A few years ago, I looked out my kitchen window one holiday morning and saw a newborn foal running outside of a fence line. The foal had been born to my neighbours’ mare, a maiden mare, and they were out of town. The mare had rejected the foal and wasn’t interested in any of my attempts to get them back together. She also had little colostrum (the first, antibody-rich milk that foals need to drink early in life to survive). To make a long story short, I ended up doing a field transfusion, collecting blood from another horse on the farm to give to the foal, to provide it with those much-needed antibodies. The donor horse was healthy and I didn’t know of any disease issues in the area, so I was pretty confident that there wasn’t a significant risk of disease transmission, but you never know. Ideally, equine blood donors are screened for infectious diseases, particularly equine infectious anemia (EIA), since EIA is a rare but nasty disease that can be spread by blood.

When I started to read a report the other day about a transfusion-associated EIA infection in a German foal, my first thoughts were "that’s bad," followed by my ever-optimistic side thinking "well, maybe it was an emergency transfusion and it was a bad but unavoidable consequence" or "maybe it the donor was properly screened but was infected with the EIA virus after it’s last test" (the latter situation is an ever-present risk when you are screening donors in advance (days, weeks or months) of collecting the blood for transfusion, since test results only tell you what their status was at the time of testing).

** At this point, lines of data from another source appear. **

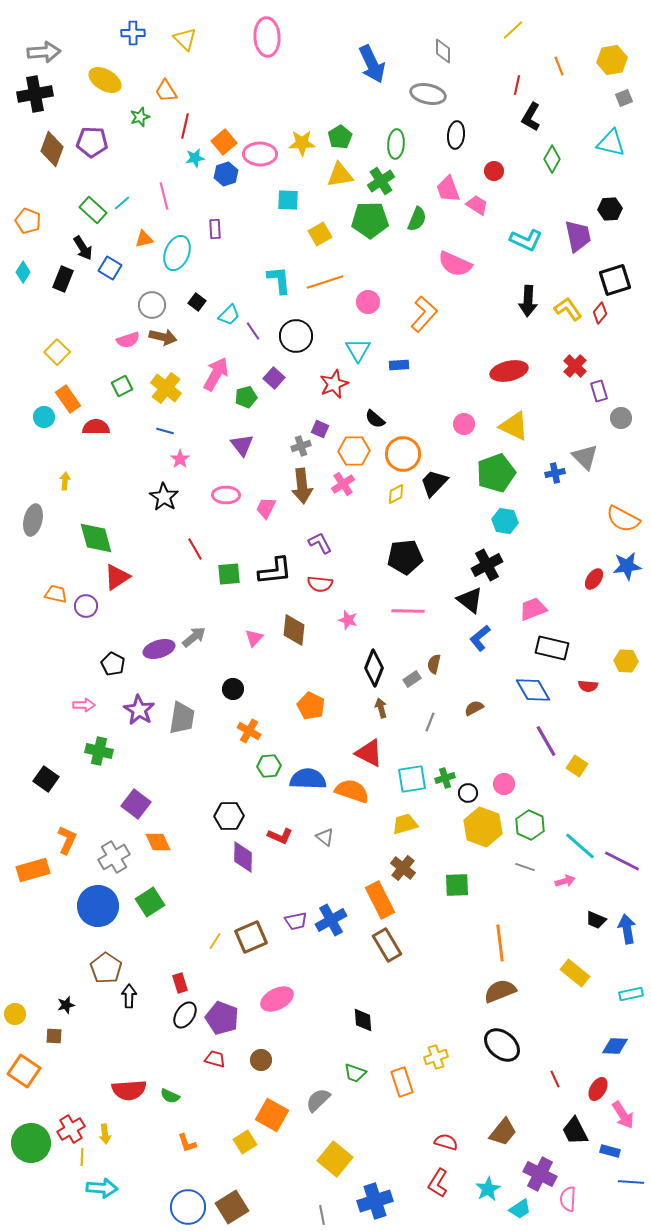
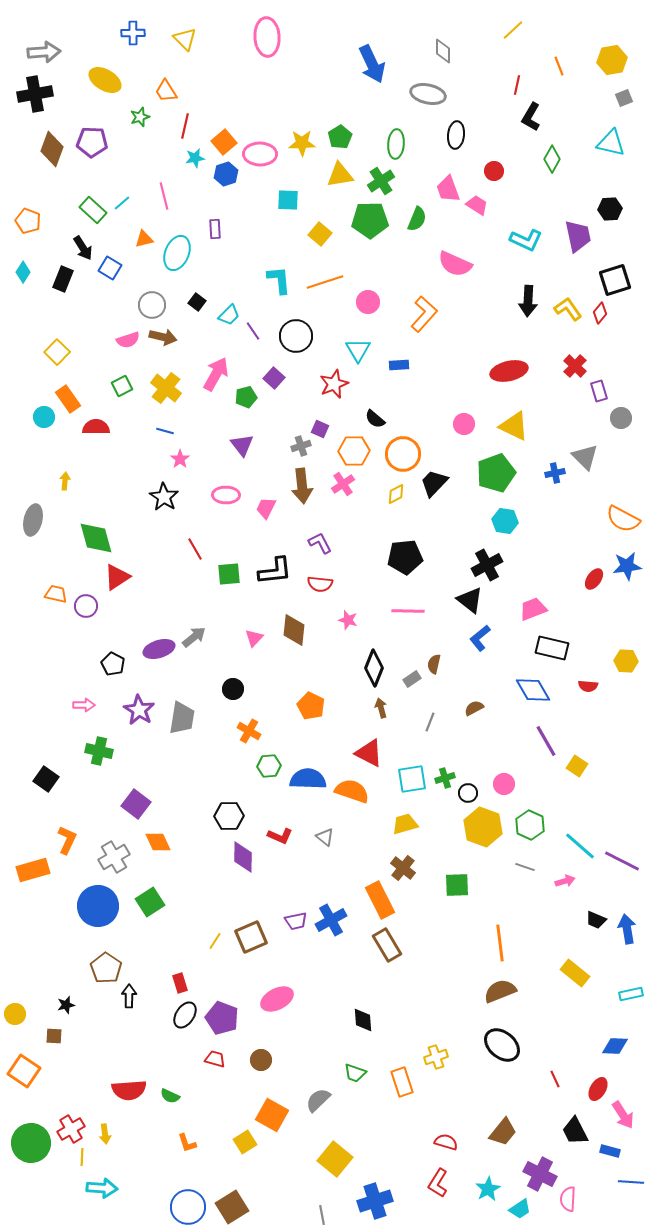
yellow square at (320, 234): rotated 20 degrees counterclockwise
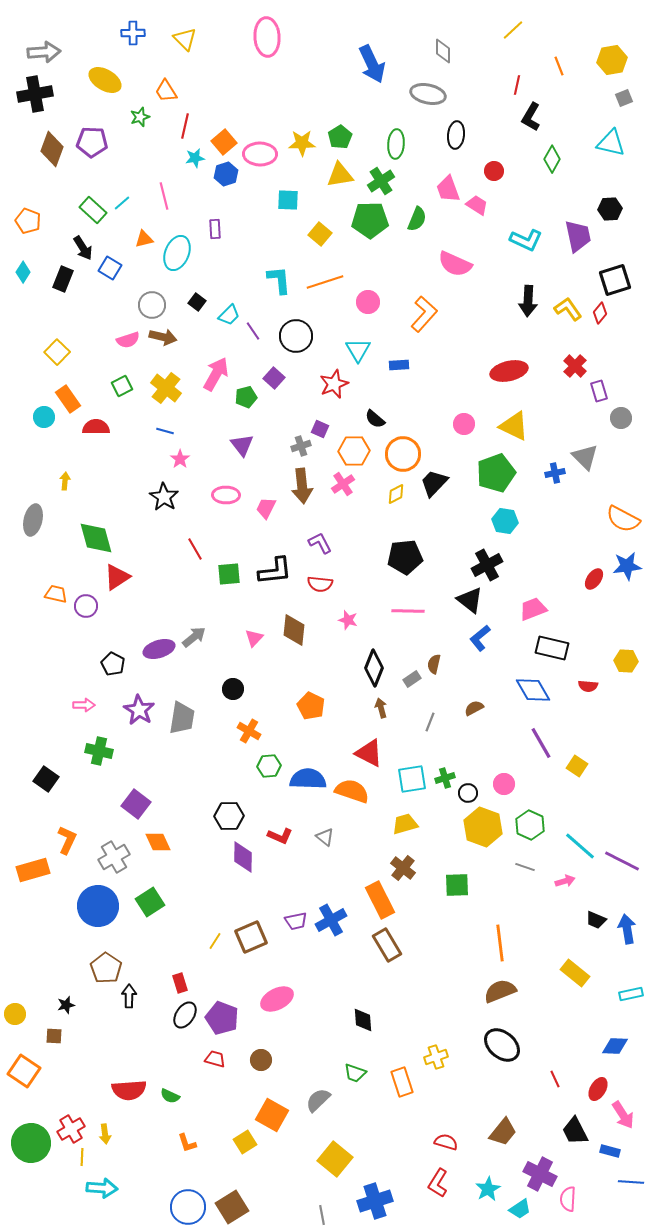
purple line at (546, 741): moved 5 px left, 2 px down
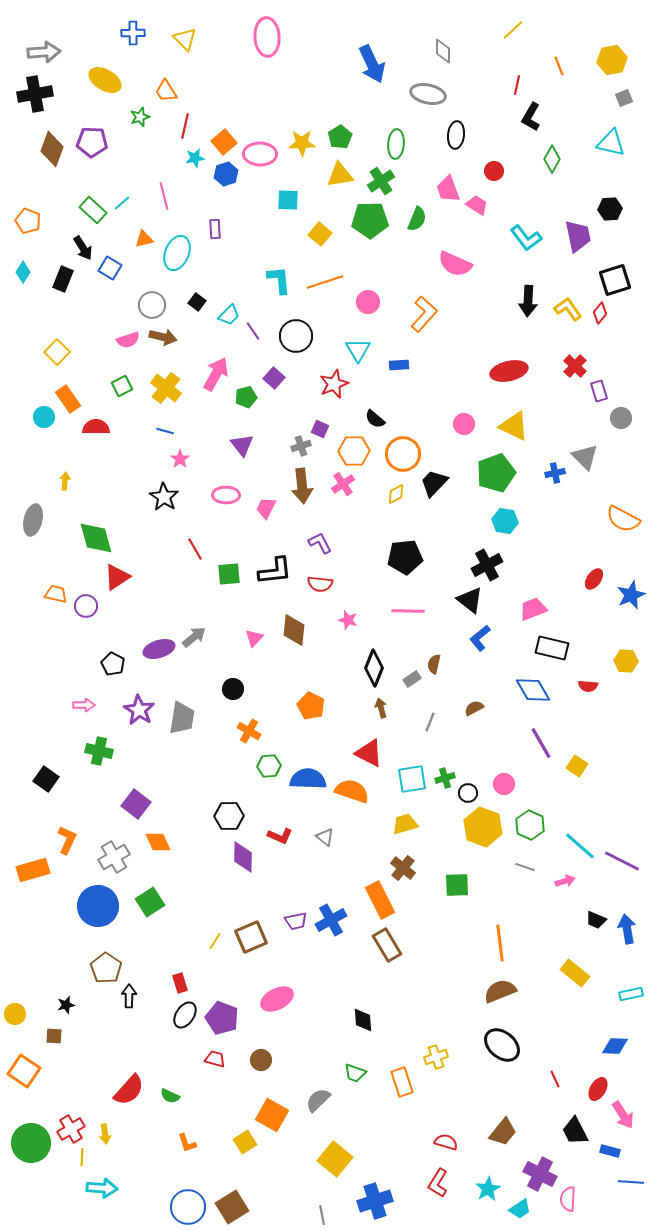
cyan L-shape at (526, 240): moved 2 px up; rotated 28 degrees clockwise
blue star at (627, 566): moved 4 px right, 29 px down; rotated 16 degrees counterclockwise
red semicircle at (129, 1090): rotated 44 degrees counterclockwise
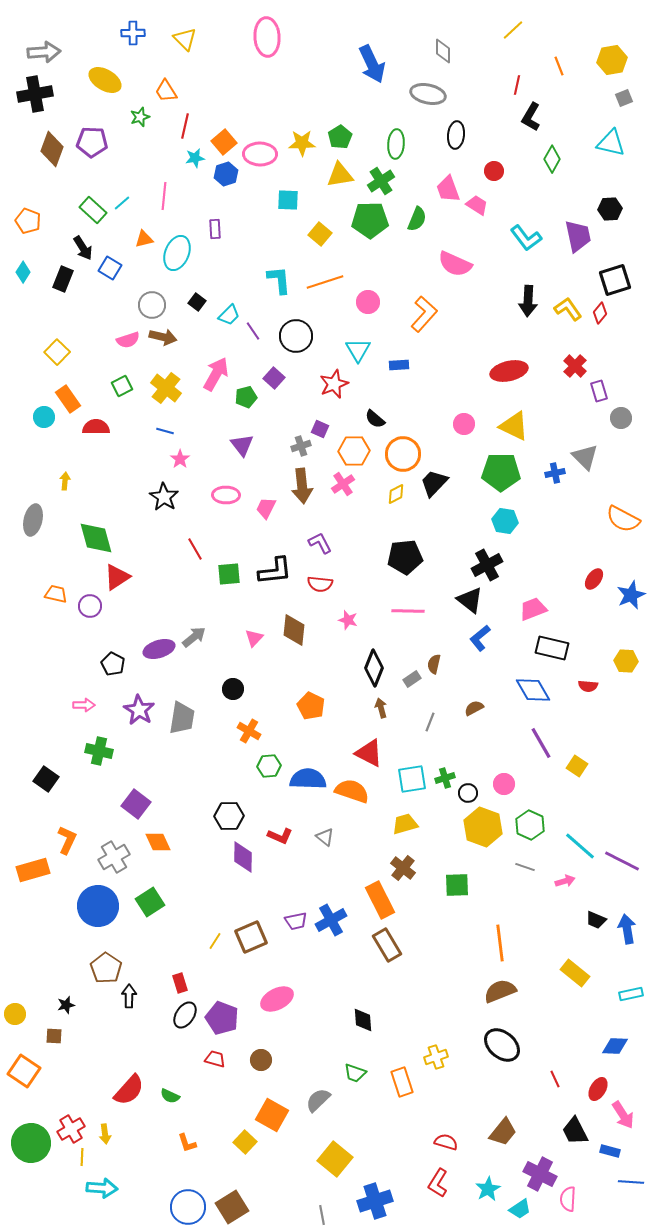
pink line at (164, 196): rotated 20 degrees clockwise
green pentagon at (496, 473): moved 5 px right, 1 px up; rotated 21 degrees clockwise
purple circle at (86, 606): moved 4 px right
yellow square at (245, 1142): rotated 15 degrees counterclockwise
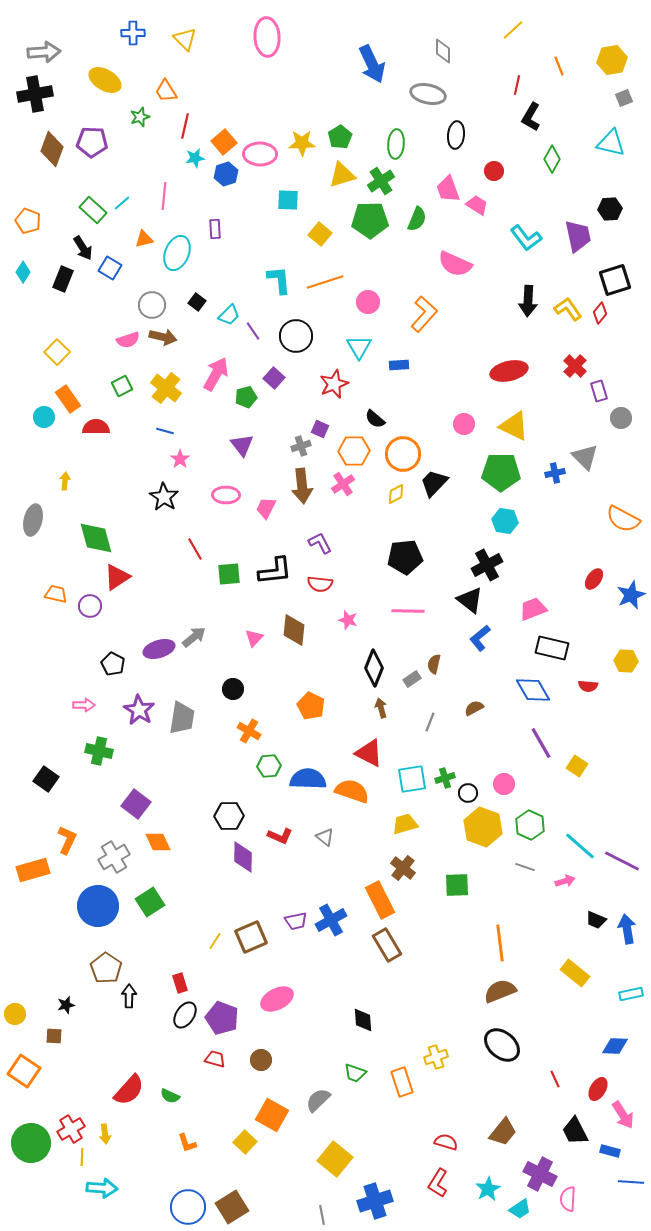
yellow triangle at (340, 175): moved 2 px right; rotated 8 degrees counterclockwise
cyan triangle at (358, 350): moved 1 px right, 3 px up
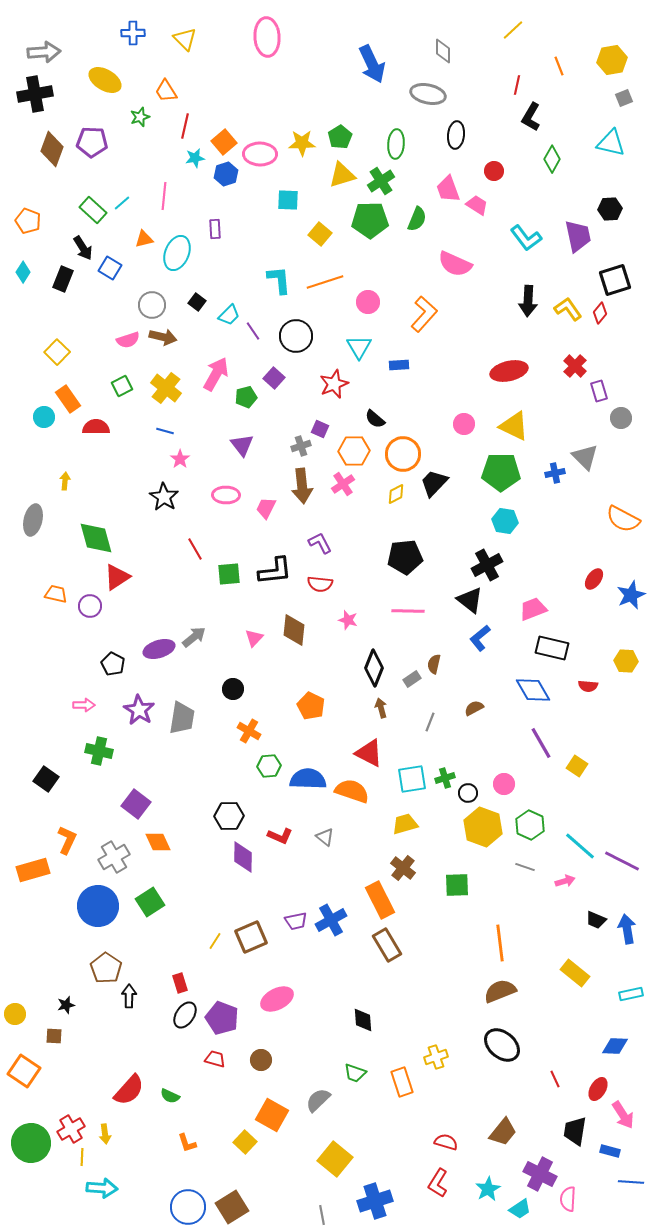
black trapezoid at (575, 1131): rotated 36 degrees clockwise
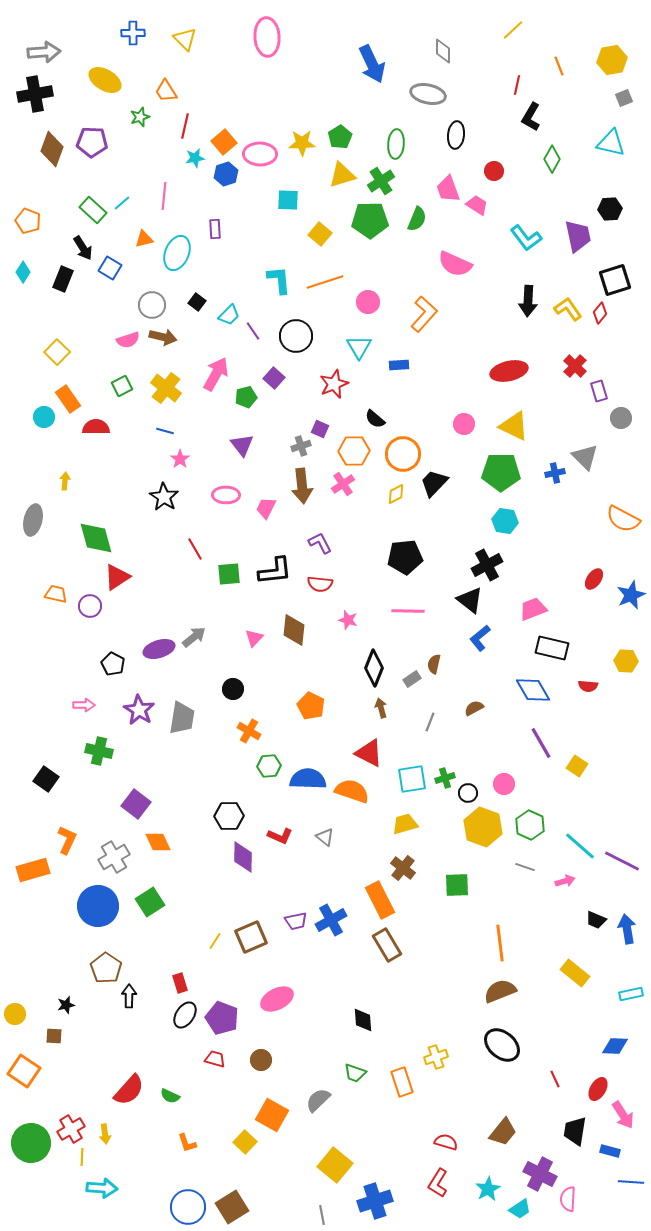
yellow square at (335, 1159): moved 6 px down
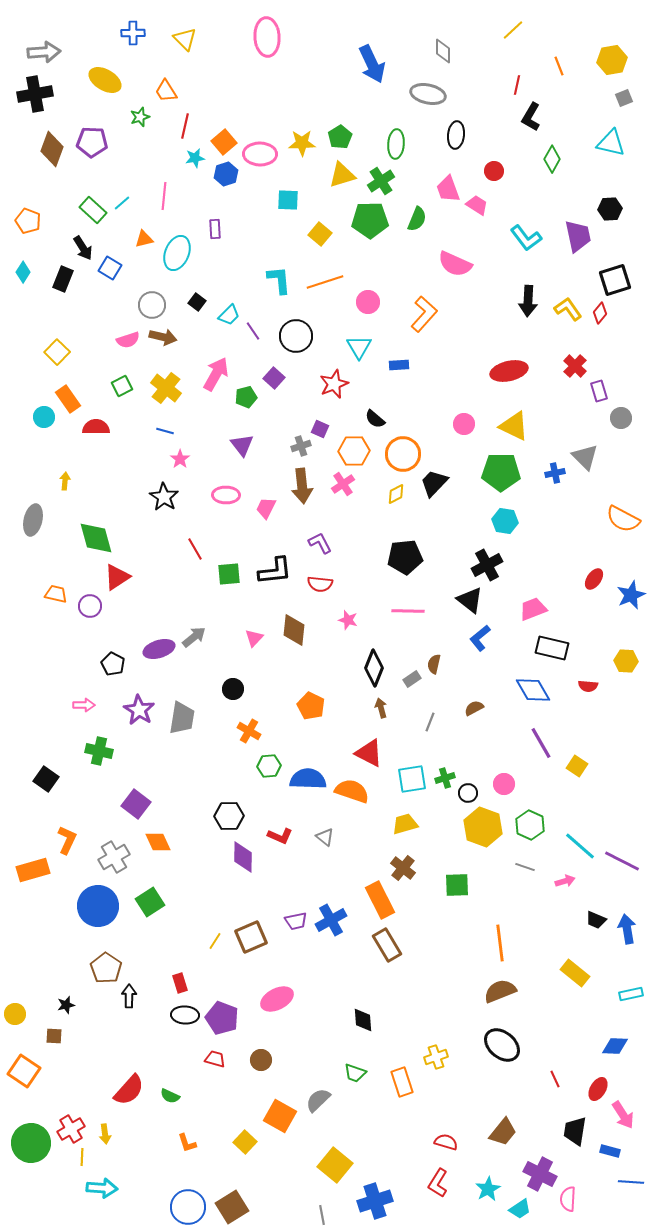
black ellipse at (185, 1015): rotated 60 degrees clockwise
orange square at (272, 1115): moved 8 px right, 1 px down
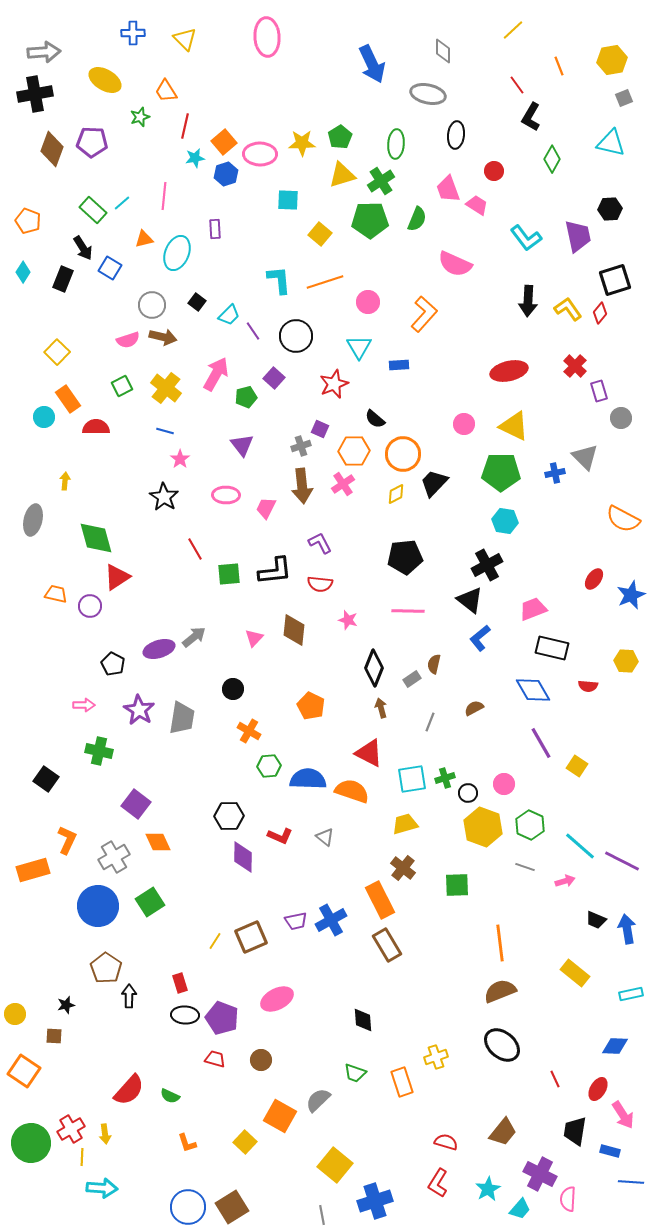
red line at (517, 85): rotated 48 degrees counterclockwise
cyan trapezoid at (520, 1209): rotated 15 degrees counterclockwise
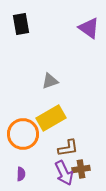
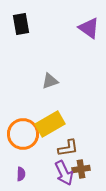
yellow rectangle: moved 1 px left, 6 px down
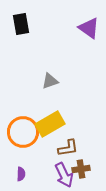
orange circle: moved 2 px up
purple arrow: moved 2 px down
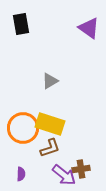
gray triangle: rotated 12 degrees counterclockwise
yellow rectangle: rotated 48 degrees clockwise
orange circle: moved 4 px up
brown L-shape: moved 18 px left; rotated 10 degrees counterclockwise
purple arrow: rotated 25 degrees counterclockwise
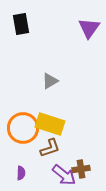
purple triangle: rotated 30 degrees clockwise
purple semicircle: moved 1 px up
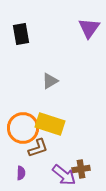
black rectangle: moved 10 px down
brown L-shape: moved 12 px left
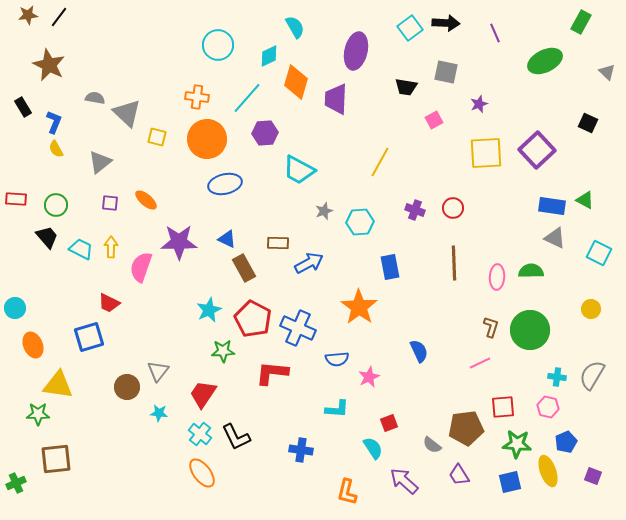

Unfortunately, it didn’t take long to see that this wasn’t an unfortunate or relatively unavoidable infection. Rather, I can only interpret this as stunning negligence.

Here’s the story

  • On August 2, EIA was confirmed in a 3-month-old foal in North Rhine Westphalia. When the foal was two days old, it had a septic joint (and probably an overall deficiency in antibodies) and was treated with a plasma transfusion, which is a pretty standard procedure in such a case.
  • EIA antibodies were then detected in the donor.
  • Since 2009, 20 other horses had received plasma from this horse. Four have been confirmed as infected, and horses that live with these infected animals have been quarantined until test results are back. Positive horses are typically euthanized because they pose a lifelong risk of transmission of the virus to other horses.  The four positive horses in this case have been euthanized (and presumably the foal as well).

So, this wasn’t some random emergency field transfusion, or a donor that got infected after testing. It appears that this donor has been used for years with no testing, despite the fact that it’s well known that EIA transmission is a risk from blood transfusions and the virus is present (albeit rare) in Germany. While there are no standards of care for equine blood transfusions (as opposed to dogs), EIA testing is a standard recommendation in anything I’ve seen written about equine blood donor programs (click here for one example). Sometimes you get put into situations where testing can’t be done in time for logistical reasons, but I can’t see how anyone would not test horses that are to be used for a formal donation program or repeated transfusions. Failure to do low cost and easy EIA screening of that donor horse has resulted in the deaths of multiple horses, with the potential for even broader secondary transmission of this virus to additional animals.